Так вот, к чему это я говорю-то? – он осмотрел свою работу и, оставшись доволен, сошел по ступенькам стремянки на пол; передвинув последнюю на новое место и поднявшись по ней для продолжения такой же работы, он повторил: – К чему это я говорю-то? Может – вопреки здравого смысла – цены на квартиры вернутся когда-нибудь, в ближайшем будущем, на старый уровень, раз такая кругом чехарда-свистопляска-лихорадка идет с ценами, – жонглирование ими? – Он замолчал, сказав все.
– Хорошо было бы. Верится только с трудом, – не сразу ответила Марина Николаевна, почти безостановочно делая свое дело.
«В 1982-ом»
– Как сонно и скучно, – едва внятно, почти про себя, прошептал, ничем внешне не примечательный, 33-х летний, сутулящийся мужчина.
Будучи у себя дома, он, щурясь на солнечный, ослепительно-белоснежный, зимний день, стоял у пространного, современного, с двойными незамерзающими стеклами, утепленного на зиму окна.

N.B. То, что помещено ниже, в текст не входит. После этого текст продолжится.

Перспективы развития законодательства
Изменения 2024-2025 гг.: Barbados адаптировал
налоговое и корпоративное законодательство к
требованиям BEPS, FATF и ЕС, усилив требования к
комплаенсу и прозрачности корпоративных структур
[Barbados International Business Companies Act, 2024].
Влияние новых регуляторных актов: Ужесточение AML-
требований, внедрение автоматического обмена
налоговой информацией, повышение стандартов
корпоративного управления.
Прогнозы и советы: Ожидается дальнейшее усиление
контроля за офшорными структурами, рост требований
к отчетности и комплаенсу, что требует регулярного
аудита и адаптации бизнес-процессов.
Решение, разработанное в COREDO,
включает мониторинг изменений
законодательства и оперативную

Сквозь рисунок, бездыханно замерших, занавесок он видел, как в его обширном, превращенном в большую игровую площадку, дворе, ребята постарше, неуклюже ковыряя лед коньками, настойчиво трудились в огороженном ледовом поле; другие – поменьше – превесело скатывались с сезонно смастеренной, дощатой, покрытой льдом, горки; третьи, еще совсем малыши, со стороны любопытно посматривали на игры более взрослых детей или же деловито копались в снегу детскими, игрушечными лопатками, под бдительным, рачительным присмотром своих бабушек или же мам.

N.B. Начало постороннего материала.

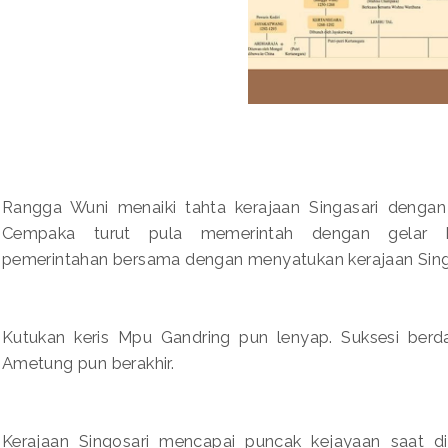
Rangga Wuni menaiki tahta kerajaan Singasari dengan
Cempaka turut pula memerintah dengan gelar N
pemerintahan bersama dengan menyatukan kerajaan Singas
Kutukan keris Mpu Gandring pun lenyap. Suksesi berd
Ametung pun berakhir.
Kerajaan Singosari mencapai puncak kejayaan saat di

Мужчина смотрел на эту идиллическую, незамысловатую картину детской жизни полуотсутствующим взглядом, совершенно не понимая себя в этот выходной, воскресный, давно уже наступивший, в частности, январский день. С самого утра все его тело оковала какая-то неотвязная усталость. Поначалу он, сразу же после завтрака, заставил себя, ради разминки, ненадолго выйти на свежий, морозный воздух. Прихватив с собой заодно ковер со стены, запыленный еще с прошлого года, он, с нахмуренным видом, почистил, пообмахивал его веником там, на снегу. Не успев нимало продрогнуть, ибо вышел на улицу одетым не налегке, но как следует, соответственно морозной погоде, возвратившись потом со своим, свежестью пахнущим, ковром назад, он с огорчением подумал о исключаемой на сей раз, лыжной воскресной прогулке, потому как даже после этого, вроде бы, бодрящего труда на морозе, он не почувствовал в себе, нужной для нее, для этой лыжной воскресной прогулки, силы и энергии. Преодолевать же себя он не стал, по опыту зная, что абсолютной пользы от этого не будет. И, водрузив вычищенный ковер на присущее для него место и устроившись в положении лежа на диване, он, можно сказать, добрую половину воскресенья провел в полной бездеятельности.
Никто не мог потревожить его хандры: он был один в своей холостяцкой, еще совсем почти новой квартире.
Он дремал и пробуждался, взирая на все обесцвеченным и безучастным ко всему взглядом. Его хандра, его моральная пытка еще только начиналась.